Task 1:
Can you reproduce, word for word, the records starting at the line containing "How many groups of bars are there?" and running through the end of the records, both ends included, with the pictures left out?

Extract provided:
Revlon files commitment agreements for $850 million in exit financing

By Sarah Lizee

Olympia, Wash., Jan. 18 – Revlon, Inc. is seeking authorization to enter into commitment agreements for $850 million of its planned $1.1 billion in exit financing, according to documents filed with the U.S. Bankruptcy Court for the Southern District of New York.

As background, Revlon entered into a restructuring support agreement on Dec. 19 and filed a Chapter 11 plan on Dec. 23. The restructuring is supported by an informal group of BrandCo lenders and the official committee of unsecured creditors.

The recently filed commitment letters are for $650 million in equity financing and $200 million in debt financing through an incremental new money facility. Some of the debtors’ BrandCo lenders agreed to fully backstop each transaction.

Together, these commitments will provide the debtors and stakeholders with certainty as to the funding of $850 million of the $1.1 billion of needed capital.

The debtors have also started a process to raise $500 million of asset-based loan financing, and as part of that process, are seeking alternative debt proposals to see if more favorable terms are available in the market.

Given entries:

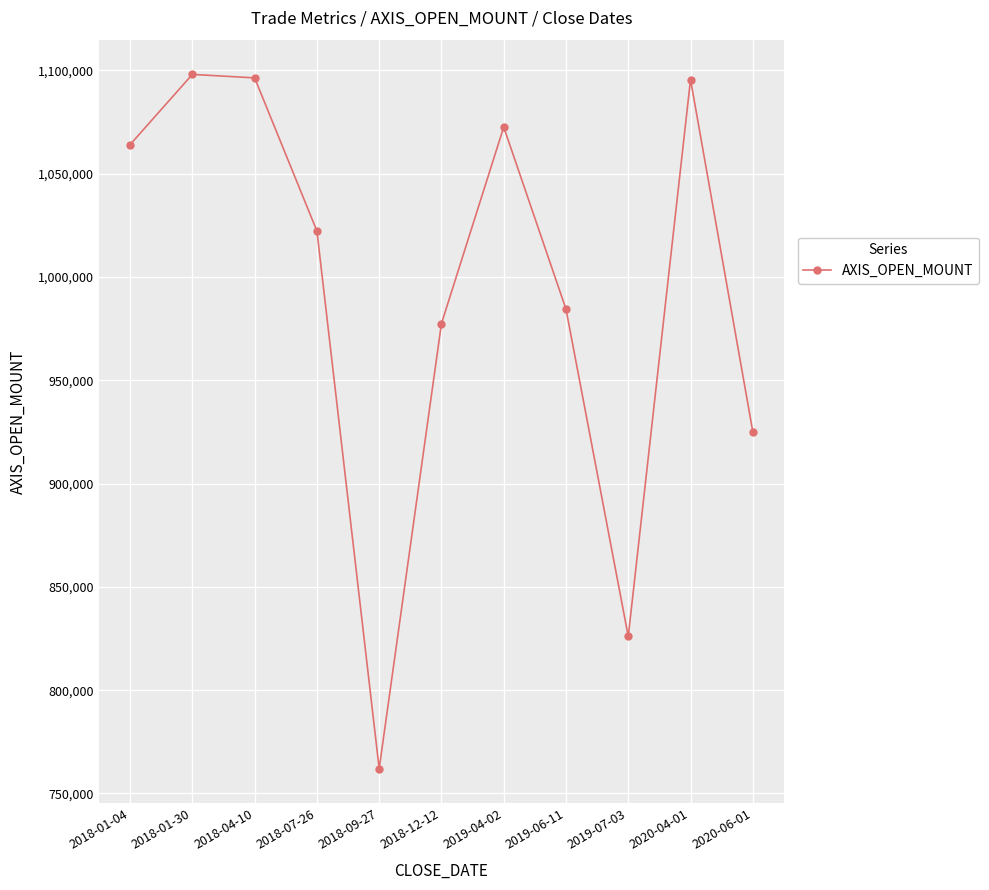

What is the minimum value shown in the chart?

762000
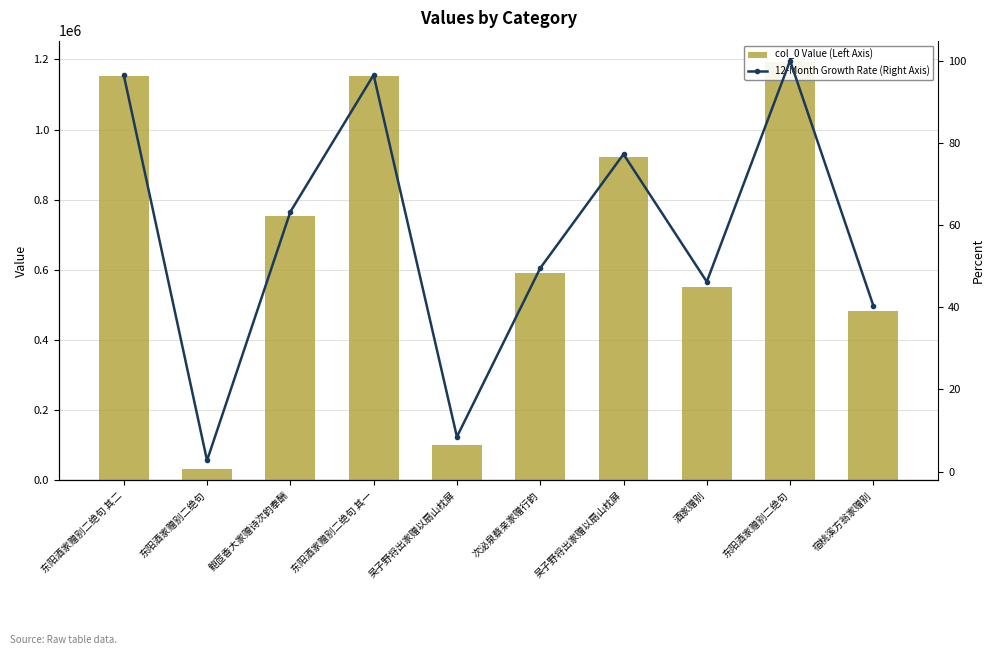

How many groups of bars are there?

10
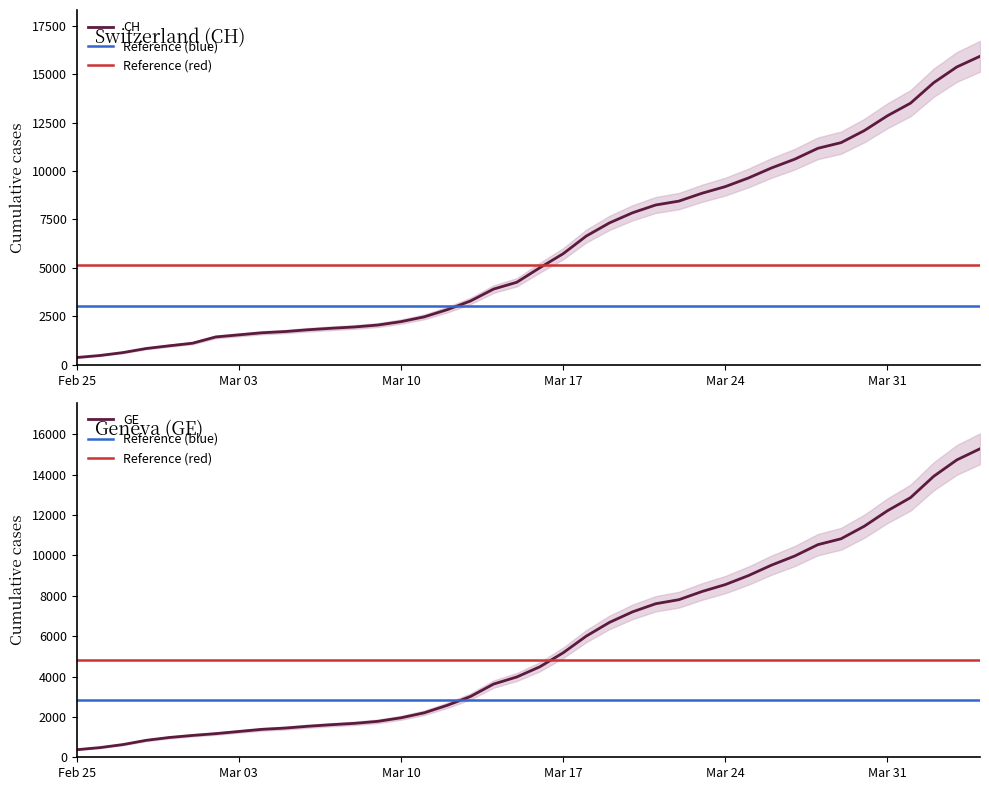

At which label does GE reach its minimum?

Feb 25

Task 2:
Could you continue the article on Revlon's exit financing from where it stops?

Expected answer 1:
How many groups of bars are there?

10

At which label does GE reach its minimum?

Feb 25

Expected answer 2:
Commitment premiums

The equity parties will receive as consideration for backstopping the equity rights offering a premium of 12.5% of the $650 million amount, payable in new common stock on the effective date at a price consistent with the price that non-backstop parties have been offered.

They will also receive the right to subscribe to 30% of the $650 million amount, also at a price consistent with the price that non-backstop parties have been offered.

The price that non-backstop parties have been offered to participate in the equity rights offering is at a 30% discount to plan equity value.

The debt commitment parties will receive as consideration for backstopping the new money facility a 3% premium on their $200 million backstop commitment payable in kind in loans under the facility.

Also, if the debtors aren’t able to raise financing from third parties and the debt commitment parties are required to fund the facility, they will receive, aside from the 3% premium, a total 8% funding discount (substantively similar to an original issue discount) on the facility’s amount, payable in kind in loans under the facility.

There is a 12.5% termination premium to equity commitment parties and a 3% termination fee to debt commitment parties.

There are also expense reimbursements under the agreements.

The hair color products and cosmetics company is based in New York. The company filed bankruptcy on June 15, 2022 under Chapter 11 case number 22-10760.